Whenever a line below includes the string "перетинки", show it.

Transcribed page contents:
▼

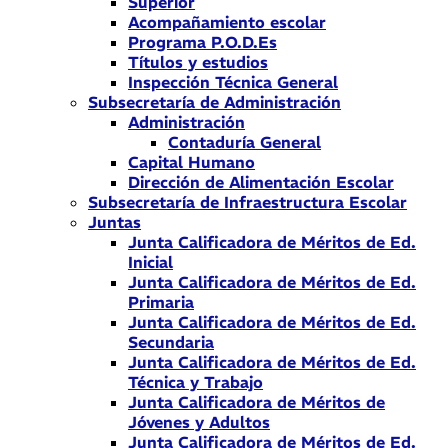
Superior
Acompañamiento escolar
Programa P.O.D.Es
Títulos y estudios
Inspección Técnica General
Subsecretaría de Administración
Administración
Contaduría General
Capital Humano
Dirección de Alimentación Escolar
Subsecretaría de Infraestructura Escolar
Juntas
Junta Calificadora de Méritos de Ed.
Inicial
Junta Calificadora de Méritos de Ed.
Primaria
Junta Calificadora de Méritos de Ed.
Secundaria
Junta Calificadora de Méritos de Ed.
Técnica y Trabajo
Junta Calificadora de Méritos de
Jóvenes y Adultos
Junta Calificadora de Méritos de Ed.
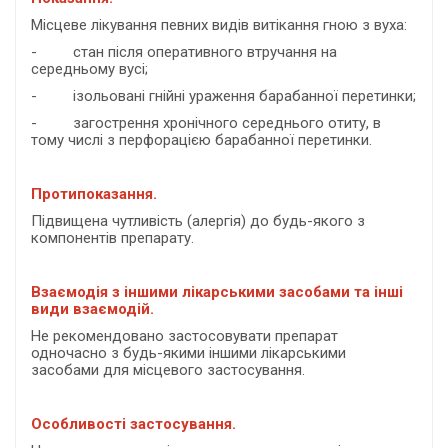
Місцеве лікування певних видів витікання гною з вуха:
- стан після оперативного втручання на
середньому вусі;
- ізольовані гнійні ураження барабанної перетинки;
- загострення хронічного середнього отиту, в
тому числі з перфорацією барабанної перетинки.
Протипоказання.
Підвищена чутливість (алергія) до будь-якого з
компонентів препарату.
Взаємодія з іншими лікарськими засобами та інші
види взаємодій.
Не рекомендовано застосовувати препарат
одночасно з будь-якими іншими лікарськими
засобами для місцевого застосування.
О
собливості застосування.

▲

Result of this task —
- ізольовані гнійні ураження барабанної перетинки;
тому числі з перфорацією барабанної перетинки.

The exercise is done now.